First, Anthropic launched the second iteration of Claude, the company’s signature generative AI tool. Then, Elon Musk announced that he was returning to the field with xAI, a company that he launched to rival OpenAI’s ChatGPT.

If you’ve got ChatGPT-fatigue, we’ve also got some more lighthearted stories on the linguistics of Taylor Swift’s fandom, as well as the usual roundup of press releases and blogs from companies like Translated, Unbabel, and Acolad.

Got news you’d like to share in next week’s Week in Review? Send it over to our editorial team here

Inside the White-Hot Center of A.I. Doomerism (via The New York Times)

Earlier this week, Anthropic, a San Francisco-based company specializing in AI, launched Claude 2.

Claude 2 is the second iteration of the startup’s generative AI tool, which was initially launched in March.
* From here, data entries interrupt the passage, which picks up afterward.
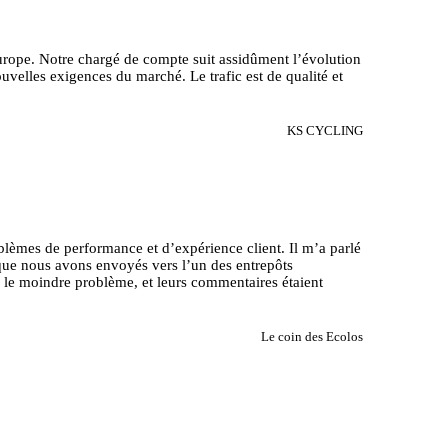
Europe. Notre chargé de compte suit assidûment l’évolution
velles exigences du marché. Le trafic est de qualité et
KS CYCLING
oblèmes de performance et d’expérience client. Il m’a parlé
s que nous avons envoyés vers l’un des entrepôts
r le moindre problème, et leurs commentaires étaient
Le coin des Ecolos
Following the launch of Claude 2, The New York Times examines the palpable sense of anxiety within the company’s headquarters as leadership ponders the potential implications of adding another model into the growing lineup of large language models available to the public.
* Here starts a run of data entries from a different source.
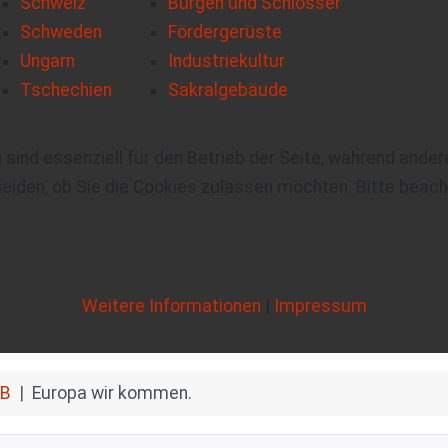
Schweiz
Burgen und Schlösser
Schweden
Fördergerüste
Ungarn
Industriekultur
Tschechien
Sakralgebäude
 sind essenziell für den Betrieb der Seite, während ande
eiden, ob Sie die Cookies zulassen möchten. Bitte beach
Weitere Informationen
|
Impressum
B
Europa wir kommen.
“My worry is always, is the model going to do something terrible that we didn’t pick up on?” the company’s chief executive told The New York Times.

Musk launches artificial intelligence rival to ChatGPT’s OpenAI (via Al-Jazeera)

It looks like there’s another player in the generative AI sphere: xAI, a company launched by Elon Musk.

Musk himself is no stranger to generative AI — he was one of the biggest funders of OpenAI when it first launched in 2015, and served on the board of directors until 2018. But since the release of OpenAI’s massively popular ChatGPT, Musk has criticized the company for being too “woke.” So, he’s tossing his hat into the ring once again — this time, with xAI.

He announced the launch in a brief tweet, with few details: “Announcing formation of @xAI to understand reality,” Musk wrote on Wednesday. 

How two newsrooms are improving news access for Spanish-language readers (via Poynter)

As the Spanish-speaking population of the United States grows, the country’s newsrooms are seeing increased need for Spanish resources. This week, Poynter explored the approaches that two local newsrooms are taking to ensure that the country’s Spanish speakers have equal access to news stories in their area.

“Those (children) are eventually going to become adults and get into the news,” one Nevada reporter told Poynter, noting the fact that in her locale in southern Nevada, about 50% of the local school district is Latino. “The Hispanic adult population is just going to keep growing in Clark County. We’ve seen it grow in northern Nevada as well.”

The Linguistic Phenomenon Behind Taylor Swift’s Superstardom (via Georgetown University)

If you’ve studied linguistics or worked in the language industry for any period of time, you no doubt know what a dialect is. Maybe even an idiolect.

But what about a “familect?”

Last Friday, Georgetown University’s newsroom spoke to a linguistics professor about the unique “familect” that Taylor Swift fans have developed, and how it sheds light on the pop sensation’s stardom.

“All kinds of small groups, families, fandoms, social clubs and so on are bound together by language. So when we speak to people regularly, we develop certain patterns and routines that start to characterize our group,” Gordon said. “And when we use these patterns and routines, we reaffirm our group membership and set off the boundaries of our community.”